# DADOS PARA ANÁLISE
------------------------------------------------------------------------
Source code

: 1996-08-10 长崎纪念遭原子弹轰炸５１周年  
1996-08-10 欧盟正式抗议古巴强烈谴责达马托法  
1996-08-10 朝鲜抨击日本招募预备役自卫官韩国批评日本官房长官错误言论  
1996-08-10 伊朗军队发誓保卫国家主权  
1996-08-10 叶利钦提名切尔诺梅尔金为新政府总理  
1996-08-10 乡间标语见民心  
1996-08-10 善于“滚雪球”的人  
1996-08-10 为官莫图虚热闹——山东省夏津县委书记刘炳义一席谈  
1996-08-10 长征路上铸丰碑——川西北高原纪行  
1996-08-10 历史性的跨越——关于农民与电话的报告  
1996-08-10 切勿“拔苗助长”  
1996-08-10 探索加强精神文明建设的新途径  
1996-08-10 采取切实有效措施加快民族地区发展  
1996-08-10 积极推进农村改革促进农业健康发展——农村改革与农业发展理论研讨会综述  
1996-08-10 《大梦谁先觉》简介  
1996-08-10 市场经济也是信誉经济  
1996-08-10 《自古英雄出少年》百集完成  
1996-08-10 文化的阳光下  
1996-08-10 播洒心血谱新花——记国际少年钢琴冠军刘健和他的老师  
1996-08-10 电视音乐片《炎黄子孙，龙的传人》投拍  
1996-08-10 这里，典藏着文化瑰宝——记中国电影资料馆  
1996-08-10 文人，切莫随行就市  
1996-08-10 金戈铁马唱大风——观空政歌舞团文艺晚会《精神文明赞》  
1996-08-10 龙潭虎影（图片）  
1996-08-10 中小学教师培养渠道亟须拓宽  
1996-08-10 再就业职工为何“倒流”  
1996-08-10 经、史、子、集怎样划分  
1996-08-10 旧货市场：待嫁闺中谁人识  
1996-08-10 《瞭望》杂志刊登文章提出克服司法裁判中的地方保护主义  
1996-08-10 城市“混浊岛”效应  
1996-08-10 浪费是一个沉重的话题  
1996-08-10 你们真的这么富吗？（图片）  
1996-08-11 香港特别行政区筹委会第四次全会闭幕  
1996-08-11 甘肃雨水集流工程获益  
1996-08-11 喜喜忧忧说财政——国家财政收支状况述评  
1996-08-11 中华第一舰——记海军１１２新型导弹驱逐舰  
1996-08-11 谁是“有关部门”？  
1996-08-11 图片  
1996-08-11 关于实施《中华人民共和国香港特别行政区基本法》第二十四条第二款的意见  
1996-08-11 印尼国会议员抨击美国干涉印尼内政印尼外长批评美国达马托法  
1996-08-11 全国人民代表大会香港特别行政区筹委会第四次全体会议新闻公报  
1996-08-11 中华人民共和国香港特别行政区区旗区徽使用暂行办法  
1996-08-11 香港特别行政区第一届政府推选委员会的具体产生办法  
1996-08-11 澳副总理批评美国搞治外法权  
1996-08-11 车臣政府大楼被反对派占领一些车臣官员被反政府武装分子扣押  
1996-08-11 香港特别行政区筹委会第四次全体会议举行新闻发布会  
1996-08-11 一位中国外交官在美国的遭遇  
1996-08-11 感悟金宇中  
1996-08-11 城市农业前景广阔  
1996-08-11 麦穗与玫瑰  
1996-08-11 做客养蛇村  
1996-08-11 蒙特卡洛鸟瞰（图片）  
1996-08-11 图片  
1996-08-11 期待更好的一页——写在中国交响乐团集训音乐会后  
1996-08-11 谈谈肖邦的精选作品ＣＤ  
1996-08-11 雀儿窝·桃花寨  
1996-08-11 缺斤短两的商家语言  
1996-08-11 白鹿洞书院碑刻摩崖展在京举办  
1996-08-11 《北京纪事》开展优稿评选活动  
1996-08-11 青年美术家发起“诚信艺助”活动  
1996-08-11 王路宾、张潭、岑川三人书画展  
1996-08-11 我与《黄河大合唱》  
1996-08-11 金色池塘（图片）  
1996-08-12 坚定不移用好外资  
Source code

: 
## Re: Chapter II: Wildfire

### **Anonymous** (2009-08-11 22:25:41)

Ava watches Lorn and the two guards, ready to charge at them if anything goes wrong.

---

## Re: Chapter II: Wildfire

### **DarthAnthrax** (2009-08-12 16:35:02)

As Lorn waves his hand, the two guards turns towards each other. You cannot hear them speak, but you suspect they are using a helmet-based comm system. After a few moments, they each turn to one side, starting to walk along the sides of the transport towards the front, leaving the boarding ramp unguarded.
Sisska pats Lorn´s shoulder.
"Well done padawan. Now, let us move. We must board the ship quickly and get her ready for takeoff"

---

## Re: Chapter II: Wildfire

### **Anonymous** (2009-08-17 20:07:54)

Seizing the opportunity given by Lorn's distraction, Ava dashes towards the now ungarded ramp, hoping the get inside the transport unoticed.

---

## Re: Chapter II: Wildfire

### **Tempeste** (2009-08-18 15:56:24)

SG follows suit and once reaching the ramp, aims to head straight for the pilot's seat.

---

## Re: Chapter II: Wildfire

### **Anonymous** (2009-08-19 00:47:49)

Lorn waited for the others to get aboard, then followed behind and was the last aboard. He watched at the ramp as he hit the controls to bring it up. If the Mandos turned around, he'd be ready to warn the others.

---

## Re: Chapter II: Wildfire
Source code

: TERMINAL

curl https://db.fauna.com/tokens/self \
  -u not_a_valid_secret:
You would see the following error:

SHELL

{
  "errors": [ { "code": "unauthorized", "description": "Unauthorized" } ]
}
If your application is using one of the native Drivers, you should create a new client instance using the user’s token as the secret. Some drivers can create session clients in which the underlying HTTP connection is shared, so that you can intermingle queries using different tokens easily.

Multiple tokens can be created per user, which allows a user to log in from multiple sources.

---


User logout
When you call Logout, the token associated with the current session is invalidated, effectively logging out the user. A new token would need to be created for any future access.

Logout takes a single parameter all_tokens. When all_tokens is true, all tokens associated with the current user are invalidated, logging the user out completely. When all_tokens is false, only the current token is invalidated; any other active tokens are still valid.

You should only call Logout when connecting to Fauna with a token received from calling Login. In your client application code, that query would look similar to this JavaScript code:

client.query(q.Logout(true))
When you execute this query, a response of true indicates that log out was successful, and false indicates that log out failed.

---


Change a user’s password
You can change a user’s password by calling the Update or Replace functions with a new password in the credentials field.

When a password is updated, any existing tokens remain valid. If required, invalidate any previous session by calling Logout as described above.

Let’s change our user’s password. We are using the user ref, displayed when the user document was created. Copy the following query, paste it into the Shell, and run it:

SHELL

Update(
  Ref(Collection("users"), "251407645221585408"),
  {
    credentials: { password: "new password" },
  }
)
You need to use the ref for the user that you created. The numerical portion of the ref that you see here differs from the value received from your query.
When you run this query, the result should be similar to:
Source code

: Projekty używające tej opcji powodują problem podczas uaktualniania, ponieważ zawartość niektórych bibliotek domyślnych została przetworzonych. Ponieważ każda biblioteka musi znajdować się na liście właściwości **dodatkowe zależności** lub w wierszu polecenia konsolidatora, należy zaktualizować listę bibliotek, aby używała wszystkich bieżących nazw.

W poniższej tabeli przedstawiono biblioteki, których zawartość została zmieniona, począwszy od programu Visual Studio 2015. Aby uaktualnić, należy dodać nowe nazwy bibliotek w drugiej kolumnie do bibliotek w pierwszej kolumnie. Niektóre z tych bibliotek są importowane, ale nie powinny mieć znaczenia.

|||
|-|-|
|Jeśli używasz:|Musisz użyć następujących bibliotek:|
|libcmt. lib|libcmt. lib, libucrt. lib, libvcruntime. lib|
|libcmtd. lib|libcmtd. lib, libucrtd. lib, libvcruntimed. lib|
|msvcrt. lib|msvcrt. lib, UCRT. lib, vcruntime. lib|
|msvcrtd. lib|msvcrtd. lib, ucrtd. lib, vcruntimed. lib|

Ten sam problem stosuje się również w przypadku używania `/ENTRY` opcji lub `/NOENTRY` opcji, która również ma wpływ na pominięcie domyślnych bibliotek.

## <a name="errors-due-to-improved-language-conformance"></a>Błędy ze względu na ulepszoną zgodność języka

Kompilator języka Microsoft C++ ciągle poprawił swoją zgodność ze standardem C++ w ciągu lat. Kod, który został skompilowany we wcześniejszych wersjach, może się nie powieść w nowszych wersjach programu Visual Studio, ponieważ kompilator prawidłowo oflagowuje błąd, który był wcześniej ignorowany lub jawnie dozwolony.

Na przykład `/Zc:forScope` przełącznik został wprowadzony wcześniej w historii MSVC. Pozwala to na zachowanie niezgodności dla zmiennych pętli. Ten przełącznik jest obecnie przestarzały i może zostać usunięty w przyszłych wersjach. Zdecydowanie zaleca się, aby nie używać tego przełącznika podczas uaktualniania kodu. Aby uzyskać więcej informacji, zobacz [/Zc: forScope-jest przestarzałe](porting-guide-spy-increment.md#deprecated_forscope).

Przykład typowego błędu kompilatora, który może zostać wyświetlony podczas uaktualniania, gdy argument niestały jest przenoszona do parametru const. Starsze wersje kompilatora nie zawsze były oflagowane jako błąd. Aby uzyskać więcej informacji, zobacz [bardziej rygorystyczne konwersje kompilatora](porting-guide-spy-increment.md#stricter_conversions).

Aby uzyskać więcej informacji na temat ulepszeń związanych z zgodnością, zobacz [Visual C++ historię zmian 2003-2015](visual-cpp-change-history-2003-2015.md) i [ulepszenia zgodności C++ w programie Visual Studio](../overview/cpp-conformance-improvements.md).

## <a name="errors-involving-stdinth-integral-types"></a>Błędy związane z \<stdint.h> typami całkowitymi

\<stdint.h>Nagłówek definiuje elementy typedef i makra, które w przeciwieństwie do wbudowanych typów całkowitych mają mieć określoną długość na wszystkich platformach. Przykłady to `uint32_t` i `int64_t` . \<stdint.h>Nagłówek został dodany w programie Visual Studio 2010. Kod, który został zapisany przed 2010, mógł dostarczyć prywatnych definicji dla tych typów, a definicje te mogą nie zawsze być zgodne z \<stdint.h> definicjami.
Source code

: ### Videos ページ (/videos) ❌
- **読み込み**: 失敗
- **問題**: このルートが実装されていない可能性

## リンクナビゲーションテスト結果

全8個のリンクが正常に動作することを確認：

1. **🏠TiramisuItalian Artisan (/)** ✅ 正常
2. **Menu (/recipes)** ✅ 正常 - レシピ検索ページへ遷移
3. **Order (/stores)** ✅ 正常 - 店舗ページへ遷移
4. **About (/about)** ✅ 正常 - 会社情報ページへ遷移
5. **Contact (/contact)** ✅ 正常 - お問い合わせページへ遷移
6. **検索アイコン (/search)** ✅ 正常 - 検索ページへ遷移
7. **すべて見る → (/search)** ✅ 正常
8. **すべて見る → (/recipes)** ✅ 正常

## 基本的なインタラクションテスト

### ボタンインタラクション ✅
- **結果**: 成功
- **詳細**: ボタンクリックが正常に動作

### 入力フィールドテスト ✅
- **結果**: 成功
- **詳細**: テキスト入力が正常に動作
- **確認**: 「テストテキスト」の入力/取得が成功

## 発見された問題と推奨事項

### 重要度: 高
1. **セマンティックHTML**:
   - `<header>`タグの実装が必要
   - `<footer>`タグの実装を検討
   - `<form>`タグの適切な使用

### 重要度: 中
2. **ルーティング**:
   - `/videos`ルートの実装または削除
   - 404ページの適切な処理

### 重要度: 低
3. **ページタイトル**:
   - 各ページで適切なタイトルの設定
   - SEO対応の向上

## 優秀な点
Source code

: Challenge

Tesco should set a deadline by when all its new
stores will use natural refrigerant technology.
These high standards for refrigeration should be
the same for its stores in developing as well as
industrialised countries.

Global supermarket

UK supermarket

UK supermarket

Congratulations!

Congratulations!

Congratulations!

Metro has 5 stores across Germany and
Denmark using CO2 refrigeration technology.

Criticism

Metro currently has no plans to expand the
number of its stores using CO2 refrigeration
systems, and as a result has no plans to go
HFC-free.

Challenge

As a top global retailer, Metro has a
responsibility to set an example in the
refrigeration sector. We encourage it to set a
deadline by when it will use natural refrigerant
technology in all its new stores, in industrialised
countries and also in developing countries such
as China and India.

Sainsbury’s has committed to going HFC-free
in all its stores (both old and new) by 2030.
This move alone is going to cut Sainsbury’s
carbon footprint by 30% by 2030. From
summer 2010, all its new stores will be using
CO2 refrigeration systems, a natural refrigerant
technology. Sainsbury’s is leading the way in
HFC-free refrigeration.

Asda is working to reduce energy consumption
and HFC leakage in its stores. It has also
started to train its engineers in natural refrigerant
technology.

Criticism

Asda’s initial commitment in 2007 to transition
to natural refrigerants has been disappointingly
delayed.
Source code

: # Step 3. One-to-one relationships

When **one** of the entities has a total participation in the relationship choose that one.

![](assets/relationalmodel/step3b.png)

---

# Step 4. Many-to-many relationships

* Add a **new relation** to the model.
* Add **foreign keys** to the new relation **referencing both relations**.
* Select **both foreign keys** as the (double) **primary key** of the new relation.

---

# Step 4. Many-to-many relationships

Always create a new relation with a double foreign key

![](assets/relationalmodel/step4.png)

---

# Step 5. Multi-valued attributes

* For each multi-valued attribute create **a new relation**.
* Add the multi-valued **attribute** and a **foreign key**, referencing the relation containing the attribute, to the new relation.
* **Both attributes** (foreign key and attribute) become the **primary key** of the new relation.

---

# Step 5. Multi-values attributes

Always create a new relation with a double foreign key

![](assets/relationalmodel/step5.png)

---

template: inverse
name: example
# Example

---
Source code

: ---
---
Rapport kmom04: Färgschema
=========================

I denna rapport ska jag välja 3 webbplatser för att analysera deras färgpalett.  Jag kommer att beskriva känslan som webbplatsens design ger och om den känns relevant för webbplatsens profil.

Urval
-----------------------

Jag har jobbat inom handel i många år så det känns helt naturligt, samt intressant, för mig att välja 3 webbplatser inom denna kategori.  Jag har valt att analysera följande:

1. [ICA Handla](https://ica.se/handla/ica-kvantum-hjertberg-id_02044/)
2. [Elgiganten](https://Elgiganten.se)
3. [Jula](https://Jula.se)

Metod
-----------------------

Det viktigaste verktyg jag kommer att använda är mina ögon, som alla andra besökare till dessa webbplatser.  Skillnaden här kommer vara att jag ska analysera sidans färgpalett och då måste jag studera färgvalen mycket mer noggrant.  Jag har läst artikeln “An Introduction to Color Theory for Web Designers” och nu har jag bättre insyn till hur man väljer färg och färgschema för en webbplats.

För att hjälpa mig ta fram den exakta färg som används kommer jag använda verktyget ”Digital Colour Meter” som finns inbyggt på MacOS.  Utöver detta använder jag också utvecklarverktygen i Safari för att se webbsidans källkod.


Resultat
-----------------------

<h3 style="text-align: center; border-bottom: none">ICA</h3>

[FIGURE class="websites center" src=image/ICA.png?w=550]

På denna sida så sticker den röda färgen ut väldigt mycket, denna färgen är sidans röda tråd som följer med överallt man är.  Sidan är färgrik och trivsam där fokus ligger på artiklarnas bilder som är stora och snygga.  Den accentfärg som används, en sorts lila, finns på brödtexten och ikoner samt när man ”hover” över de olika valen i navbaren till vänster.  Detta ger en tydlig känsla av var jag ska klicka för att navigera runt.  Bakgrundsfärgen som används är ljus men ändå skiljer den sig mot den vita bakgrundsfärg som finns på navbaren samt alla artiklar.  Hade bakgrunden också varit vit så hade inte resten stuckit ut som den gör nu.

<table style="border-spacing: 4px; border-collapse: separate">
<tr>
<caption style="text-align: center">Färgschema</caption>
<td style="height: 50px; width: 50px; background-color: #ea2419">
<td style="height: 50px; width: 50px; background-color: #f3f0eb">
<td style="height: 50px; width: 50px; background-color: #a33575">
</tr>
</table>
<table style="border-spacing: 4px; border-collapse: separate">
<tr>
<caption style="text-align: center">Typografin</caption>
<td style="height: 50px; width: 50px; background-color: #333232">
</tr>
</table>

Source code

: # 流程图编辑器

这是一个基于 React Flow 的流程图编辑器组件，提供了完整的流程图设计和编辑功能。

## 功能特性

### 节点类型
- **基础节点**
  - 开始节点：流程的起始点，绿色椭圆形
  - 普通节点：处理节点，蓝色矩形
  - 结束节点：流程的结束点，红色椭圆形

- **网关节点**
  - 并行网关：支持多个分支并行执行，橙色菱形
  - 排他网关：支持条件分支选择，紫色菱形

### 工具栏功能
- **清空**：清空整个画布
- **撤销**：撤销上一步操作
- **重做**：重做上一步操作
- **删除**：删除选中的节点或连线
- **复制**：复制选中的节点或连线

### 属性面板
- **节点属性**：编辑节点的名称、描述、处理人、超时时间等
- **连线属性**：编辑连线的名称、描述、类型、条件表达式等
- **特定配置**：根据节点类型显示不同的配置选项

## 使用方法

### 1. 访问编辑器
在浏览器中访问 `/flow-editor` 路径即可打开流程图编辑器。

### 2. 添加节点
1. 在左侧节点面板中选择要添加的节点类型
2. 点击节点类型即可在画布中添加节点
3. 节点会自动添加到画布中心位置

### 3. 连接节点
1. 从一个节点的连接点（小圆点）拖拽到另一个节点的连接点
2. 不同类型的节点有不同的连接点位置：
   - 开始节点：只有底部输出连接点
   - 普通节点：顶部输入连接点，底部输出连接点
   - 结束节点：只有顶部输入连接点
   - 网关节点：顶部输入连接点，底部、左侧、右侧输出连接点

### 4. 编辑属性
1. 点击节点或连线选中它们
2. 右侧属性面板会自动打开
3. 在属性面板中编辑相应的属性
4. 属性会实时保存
------------------------------------------------------------------------
Reproduza fielmente os trechos dos registros acima, da linha que contém "template: inverse" até a linha que contém "Det viktigaste verktyg", ambas incluídas.

# TAREFA CONCLUÍDA
template: inverse
name: example
# Example

---
Source code

: ---
---
Rapport kmom04: Färgschema
=========================

I denna rapport ska jag välja 3 webbplatser för att analysera deras färgpalett.  Jag kommer att beskriva känslan som webbplatsens design ger och om den känns relevant för webbplatsens profil.

Urval
-----------------------

Jag har jobbat inom handel i många år så det känns helt naturligt, samt intressant, för mig att välja 3 webbplatser inom denna kategori.  Jag har valt att analysera följande:

1. [ICA Handla](https://ica.se/handla/ica-kvantum-hjertberg-id_02044/)
2. [Elgiganten](https://Elgiganten.se)
3. [Jula](https://Jula.se)

Metod
-----------------------

Det viktigaste verktyg jag kommer att använda är mina ögon, som alla andra besökare till dessa webbplatser.  Skillnaden här kommer vara att jag ska analysera sidans färgpalett och då måste jag studera färgvalen mycket mer noggrant.  Jag har läst artikeln “An Introduction to Color Theory for Web Designers” och nu har jag bättre insyn till hur man väljer färg och färgschema för en webbplats.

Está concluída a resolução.